◆ WHAT IS REQUIRED: Every entry must come back exactly as it was given.
•••••
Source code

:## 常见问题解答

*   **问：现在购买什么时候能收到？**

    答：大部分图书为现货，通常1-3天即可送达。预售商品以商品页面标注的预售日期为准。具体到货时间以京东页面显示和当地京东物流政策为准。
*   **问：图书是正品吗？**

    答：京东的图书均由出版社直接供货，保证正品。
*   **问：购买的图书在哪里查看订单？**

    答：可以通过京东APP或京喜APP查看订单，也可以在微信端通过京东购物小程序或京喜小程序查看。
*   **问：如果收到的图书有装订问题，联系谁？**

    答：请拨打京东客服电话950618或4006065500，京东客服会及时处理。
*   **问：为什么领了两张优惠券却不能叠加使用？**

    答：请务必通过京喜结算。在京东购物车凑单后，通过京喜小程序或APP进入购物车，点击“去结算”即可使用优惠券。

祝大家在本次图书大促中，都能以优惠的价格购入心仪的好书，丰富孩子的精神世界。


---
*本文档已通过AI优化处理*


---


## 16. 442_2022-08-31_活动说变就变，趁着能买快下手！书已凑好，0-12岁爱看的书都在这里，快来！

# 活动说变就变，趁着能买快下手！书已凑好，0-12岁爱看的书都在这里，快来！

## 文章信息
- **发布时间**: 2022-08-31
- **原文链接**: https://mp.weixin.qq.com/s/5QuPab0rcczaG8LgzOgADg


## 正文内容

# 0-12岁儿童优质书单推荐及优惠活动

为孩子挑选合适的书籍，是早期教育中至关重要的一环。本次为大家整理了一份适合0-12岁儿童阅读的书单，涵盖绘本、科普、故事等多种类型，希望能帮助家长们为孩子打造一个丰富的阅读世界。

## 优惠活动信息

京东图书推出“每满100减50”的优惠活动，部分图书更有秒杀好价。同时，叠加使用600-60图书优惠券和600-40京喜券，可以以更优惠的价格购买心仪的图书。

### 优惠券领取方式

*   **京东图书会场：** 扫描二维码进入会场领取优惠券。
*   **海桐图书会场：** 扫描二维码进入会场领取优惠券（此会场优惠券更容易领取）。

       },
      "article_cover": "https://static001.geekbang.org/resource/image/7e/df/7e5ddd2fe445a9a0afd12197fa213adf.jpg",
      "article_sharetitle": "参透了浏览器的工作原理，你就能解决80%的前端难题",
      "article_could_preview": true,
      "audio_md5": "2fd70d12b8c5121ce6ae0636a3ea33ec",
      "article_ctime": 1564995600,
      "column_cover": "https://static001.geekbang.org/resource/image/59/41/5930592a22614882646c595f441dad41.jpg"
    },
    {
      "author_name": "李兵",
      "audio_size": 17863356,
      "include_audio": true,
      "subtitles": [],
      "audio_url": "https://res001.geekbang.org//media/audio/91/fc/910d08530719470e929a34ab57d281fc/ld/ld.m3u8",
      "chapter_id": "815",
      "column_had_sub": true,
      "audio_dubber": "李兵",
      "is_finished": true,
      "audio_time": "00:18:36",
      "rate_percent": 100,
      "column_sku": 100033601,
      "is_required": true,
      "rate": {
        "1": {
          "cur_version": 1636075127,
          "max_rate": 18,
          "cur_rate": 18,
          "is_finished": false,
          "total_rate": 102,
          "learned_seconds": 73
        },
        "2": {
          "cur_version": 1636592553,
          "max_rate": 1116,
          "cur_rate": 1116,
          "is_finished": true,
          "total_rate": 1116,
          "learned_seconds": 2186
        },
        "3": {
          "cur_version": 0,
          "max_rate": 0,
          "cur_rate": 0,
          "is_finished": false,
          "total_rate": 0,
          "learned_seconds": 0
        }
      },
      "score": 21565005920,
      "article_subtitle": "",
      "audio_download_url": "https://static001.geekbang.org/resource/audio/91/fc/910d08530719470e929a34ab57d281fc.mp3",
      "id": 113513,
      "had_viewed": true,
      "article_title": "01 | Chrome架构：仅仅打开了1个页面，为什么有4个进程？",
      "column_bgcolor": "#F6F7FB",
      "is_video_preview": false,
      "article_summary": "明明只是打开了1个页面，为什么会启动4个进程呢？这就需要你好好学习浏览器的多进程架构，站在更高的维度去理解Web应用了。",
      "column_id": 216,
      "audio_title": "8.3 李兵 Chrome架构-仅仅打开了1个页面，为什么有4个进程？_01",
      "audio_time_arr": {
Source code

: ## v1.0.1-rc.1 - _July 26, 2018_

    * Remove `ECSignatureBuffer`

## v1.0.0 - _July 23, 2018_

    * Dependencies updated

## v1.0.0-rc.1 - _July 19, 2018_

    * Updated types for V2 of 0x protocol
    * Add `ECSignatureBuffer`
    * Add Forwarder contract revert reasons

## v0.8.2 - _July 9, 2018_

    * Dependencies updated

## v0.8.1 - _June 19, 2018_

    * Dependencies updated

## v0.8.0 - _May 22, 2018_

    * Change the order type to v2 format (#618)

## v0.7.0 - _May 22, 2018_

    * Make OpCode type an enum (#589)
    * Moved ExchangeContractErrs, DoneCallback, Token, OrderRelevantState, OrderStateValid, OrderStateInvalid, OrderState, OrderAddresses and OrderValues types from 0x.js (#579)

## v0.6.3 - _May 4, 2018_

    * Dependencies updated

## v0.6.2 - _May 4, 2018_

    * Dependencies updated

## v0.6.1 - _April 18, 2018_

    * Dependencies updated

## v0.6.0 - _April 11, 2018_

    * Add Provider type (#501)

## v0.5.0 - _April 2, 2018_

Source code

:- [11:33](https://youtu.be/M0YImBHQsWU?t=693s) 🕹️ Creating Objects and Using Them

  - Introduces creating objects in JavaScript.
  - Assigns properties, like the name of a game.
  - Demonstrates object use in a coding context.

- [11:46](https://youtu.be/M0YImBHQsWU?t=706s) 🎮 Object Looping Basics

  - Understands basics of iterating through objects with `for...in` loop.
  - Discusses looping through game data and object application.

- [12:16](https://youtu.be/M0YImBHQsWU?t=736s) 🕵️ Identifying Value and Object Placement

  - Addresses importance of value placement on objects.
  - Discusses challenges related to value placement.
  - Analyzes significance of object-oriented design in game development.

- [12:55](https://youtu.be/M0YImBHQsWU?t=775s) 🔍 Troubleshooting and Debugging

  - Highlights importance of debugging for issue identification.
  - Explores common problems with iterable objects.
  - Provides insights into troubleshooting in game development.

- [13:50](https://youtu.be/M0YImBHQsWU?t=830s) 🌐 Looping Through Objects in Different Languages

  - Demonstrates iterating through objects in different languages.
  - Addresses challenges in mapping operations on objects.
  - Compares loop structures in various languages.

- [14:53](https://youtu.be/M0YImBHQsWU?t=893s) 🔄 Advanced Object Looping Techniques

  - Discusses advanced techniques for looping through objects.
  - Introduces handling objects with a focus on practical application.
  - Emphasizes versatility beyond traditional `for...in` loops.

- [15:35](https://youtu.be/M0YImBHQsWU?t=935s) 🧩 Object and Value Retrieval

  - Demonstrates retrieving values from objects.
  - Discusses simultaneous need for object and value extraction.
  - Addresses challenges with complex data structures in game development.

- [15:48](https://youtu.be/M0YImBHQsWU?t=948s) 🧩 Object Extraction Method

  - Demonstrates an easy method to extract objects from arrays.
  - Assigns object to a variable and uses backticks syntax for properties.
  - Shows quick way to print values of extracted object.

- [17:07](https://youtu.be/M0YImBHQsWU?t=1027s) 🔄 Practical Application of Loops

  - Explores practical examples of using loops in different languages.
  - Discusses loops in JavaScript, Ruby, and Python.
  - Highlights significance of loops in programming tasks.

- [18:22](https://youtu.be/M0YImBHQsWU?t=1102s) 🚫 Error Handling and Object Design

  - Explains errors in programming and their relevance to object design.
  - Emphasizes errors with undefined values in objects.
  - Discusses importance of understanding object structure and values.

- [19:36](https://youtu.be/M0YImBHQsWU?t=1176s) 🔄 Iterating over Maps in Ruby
•••••
◆ SOLUTION TO THIS PROBLEM:
Source code

:## 常见问题解答

*   **问：现在购买什么时候能收到？**

    答：大部分图书为现货，通常1-3天即可送达。预售商品以商品页面标注的预售日期为准。具体到货时间以京东页面显示和当地京东物流政策为准。
*   **问：图书是正品吗？**

    答：京东的图书均由出版社直接供货，保证正品。
*   **问：购买的图书在哪里查看订单？**

    答：可以通过京东APP或京喜APP查看订单，也可以在微信端通过京东购物小程序或京喜小程序查看。
*   **问：如果收到的图书有装订问题，联系谁？**

    答：请拨打京东客服电话950618或4006065500，京东客服会及时处理。
*   **问：为什么领了两张优惠券却不能叠加使用？**

    答：请务必通过京喜结算。在京东购物车凑单后，通过京喜小程序或APP进入购物车，点击“去结算”即可使用优惠券。

祝大家在本次图书大促中，都能以优惠的价格购入心仪的好书，丰富孩子的精神世界。


---
*本文档已通过AI优化处理*


---


## 16. 442_2022-08-31_活动说变就变，趁着能买快下手！书已凑好，0-12岁爱看的书都在这里，快来！

# 活动说变就变，趁着能买快下手！书已凑好，0-12岁爱看的书都在这里，快来！

## 文章信息
- **发布时间**: 2022-08-31
- **原文链接**: https://mp.weixin.qq.com/s/5QuPab0rcczaG8LgzOgADg


## 正文内容

# 0-12岁儿童优质书单推荐及优惠活动

为孩子挑选合适的书籍，是早期教育中至关重要的一环。本次为大家整理了一份适合0-12岁儿童阅读的书单，涵盖绘本、科普、故事等多种类型，希望能帮助家长们为孩子打造一个丰富的阅读世界。

## 优惠活动信息

京东图书推出“每满100减50”的优惠活动，部分图书更有秒杀好价。同时，叠加使用600-60图书优惠券和600-40京喜券，可以以更优惠的价格购买心仪的图书。

### 优惠券领取方式

*   **京东图书会场：** 扫描二维码进入会场领取优惠券。
*   **海桐图书会场：** 扫描二维码进入会场领取优惠券（此会场优惠券更容易领取）。

       },
      "article_cover": "https://static001.geekbang.org/resource/image/7e/df/7e5ddd2fe445a9a0afd12197fa213adf.jpg",
      "article_sharetitle": "参透了浏览器的工作原理，你就能解决80%的前端难题",
      "article_could_preview": true,
      "audio_md5": "2fd70d12b8c5121ce6ae0636a3ea33ec",
      "article_ctime": 1564995600,
      "column_cover": "https://static001.geekbang.org/resource/image/59/41/5930592a22614882646c595f441dad41.jpg"
    },
    {
      "author_name": "李兵",
      "audio_size": 17863356,
      "include_audio": true,
      "subtitles": [],
      "audio_url": "https://res001.geekbang.org//media/audio/91/fc/910d08530719470e929a34ab57d281fc/ld/ld.m3u8",
      "chapter_id": "815",
      "column_had_sub": true,
      "audio_dubber": "李兵",
      "is_finished": true,
      "audio_time": "00:18:36",
      "rate_percent": 100,
      "column_sku": 100033601,
      "is_required": true,
      "rate": {
        "1": {
          "cur_version": 1636075127,
          "max_rate": 18,
          "cur_rate": 18,
          "is_finished": false,
          "total_rate": 102,
          "learned_seconds": 73
        },
        "2": {
          "cur_version": 1636592553,
          "max_rate": 1116,
          "cur_rate": 1116,
          "is_finished": true,
          "total_rate": 1116,
          "learned_seconds": 2186
        },
        "3": {
          "cur_version": 0,
          "max_rate": 0,
          "cur_rate": 0,
          "is_finished": false,
          "total_rate": 0,
          "learned_seconds": 0
        }
      },
      "score": 21565005920,
      "article_subtitle": "",
      "audio_download_url": "https://static001.geekbang.org/resource/audio/91/fc/910d08530719470e929a34ab57d281fc.mp3",
      "id": 113513,
      "had_viewed": true,
      "article_title": "01 | Chrome架构：仅仅打开了1个页面，为什么有4个进程？",
      "column_bgcolor": "#F6F7FB",
      "is_video_preview": false,
      "article_summary": "明明只是打开了1个页面，为什么会启动4个进程呢？这就需要你好好学习浏览器的多进程架构，站在更高的维度去理解Web应用了。",
      "column_id": 216,
      "audio_title": "8.3 李兵 Chrome架构-仅仅打开了1个页面，为什么有4个进程？_01",
      "audio_time_arr": {
Source code

: ## v1.0.1-rc.1 - _July 26, 2018_

    * Remove `ECSignatureBuffer`

## v1.0.0 - _July 23, 2018_

    * Dependencies updated

## v1.0.0-rc.1 - _July 19, 2018_

    * Updated types for V2 of 0x protocol
    * Add `ECSignatureBuffer`
    * Add Forwarder contract revert reasons

## v0.8.2 - _July 9, 2018_

    * Dependencies updated

## v0.8.1 - _June 19, 2018_

    * Dependencies updated

## v0.8.0 - _May 22, 2018_

    * Change the order type to v2 format (#618)

## v0.7.0 - _May 22, 2018_

    * Make OpCode type an enum (#589)
    * Moved ExchangeContractErrs, DoneCallback, Token, OrderRelevantState, OrderStateValid, OrderStateInvalid, OrderState, OrderAddresses and OrderValues types from 0x.js (#579)

## v0.6.3 - _May 4, 2018_

    * Dependencies updated

## v0.6.2 - _May 4, 2018_

    * Dependencies updated

## v0.6.1 - _April 18, 2018_

    * Dependencies updated

## v0.6.0 - _April 11, 2018_

    * Add Provider type (#501)

## v0.5.0 - _April 2, 2018_

Source code

:- [11:33](https://youtu.be/M0YImBHQsWU?t=693s) 🕹️ Creating Objects and Using Them

  - Introduces creating objects in JavaScript.
  - Assigns properties, like the name of a game.
  - Demonstrates object use in a coding context.

- [11:46](https://youtu.be/M0YImBHQsWU?t=706s) 🎮 Object Looping Basics

  - Understands basics of iterating through objects with `for...in` loop.
  - Discusses looping through game data and object application.

- [12:16](https://youtu.be/M0YImBHQsWU?t=736s) 🕵️ Identifying Value and Object Placement

  - Addresses importance of value placement on objects.
  - Discusses challenges related to value placement.
  - Analyzes significance of object-oriented design in game development.

- [12:55](https://youtu.be/M0YImBHQsWU?t=775s) 🔍 Troubleshooting and Debugging

  - Highlights importance of debugging for issue identification.
  - Explores common problems with iterable objects.
  - Provides insights into troubleshooting in game development.

- [13:50](https://youtu.be/M0YImBHQsWU?t=830s) 🌐 Looping Through Objects in Different Languages

  - Demonstrates iterating through objects in different languages.
  - Addresses challenges in mapping operations on objects.
  - Compares loop structures in various languages.

- [14:53](https://youtu.be/M0YImBHQsWU?t=893s) 🔄 Advanced Object Looping Techniques

  - Discusses advanced techniques for looping through objects.
  - Introduces handling objects with a focus on practical application.
  - Emphasizes versatility beyond traditional `for...in` loops.

- [15:35](https://youtu.be/M0YImBHQsWU?t=935s) 🧩 Object and Value Retrieval

  - Demonstrates retrieving values from objects.
  - Discusses simultaneous need for object and value extraction.
  - Addresses challenges with complex data structures in game development.

- [15:48](https://youtu.be/M0YImBHQsWU?t=948s) 🧩 Object Extraction Method

  - Demonstrates an easy method to extract objects from arrays.
  - Assigns object to a variable and uses backticks syntax for properties.
  - Shows quick way to print values of extracted object.

- [17:07](https://youtu.be/M0YImBHQsWU?t=1027s) 🔄 Practical Application of Loops

  - Explores practical examples of using loops in different languages.
  - Discusses loops in JavaScript, Ruby, and Python.
  - Highlights significance of loops in programming tasks.

- [18:22](https://youtu.be/M0YImBHQsWU?t=1102s) 🚫 Error Handling and Object Design

  - Explains errors in programming and their relevance to object design.
  - Emphasizes errors with undefined values in objects.
  - Discusses importance of understanding object structure and values.

- [19:36](https://youtu.be/M0YImBHQsWU?t=1176s) 🔄 Iterating over Maps in Ruby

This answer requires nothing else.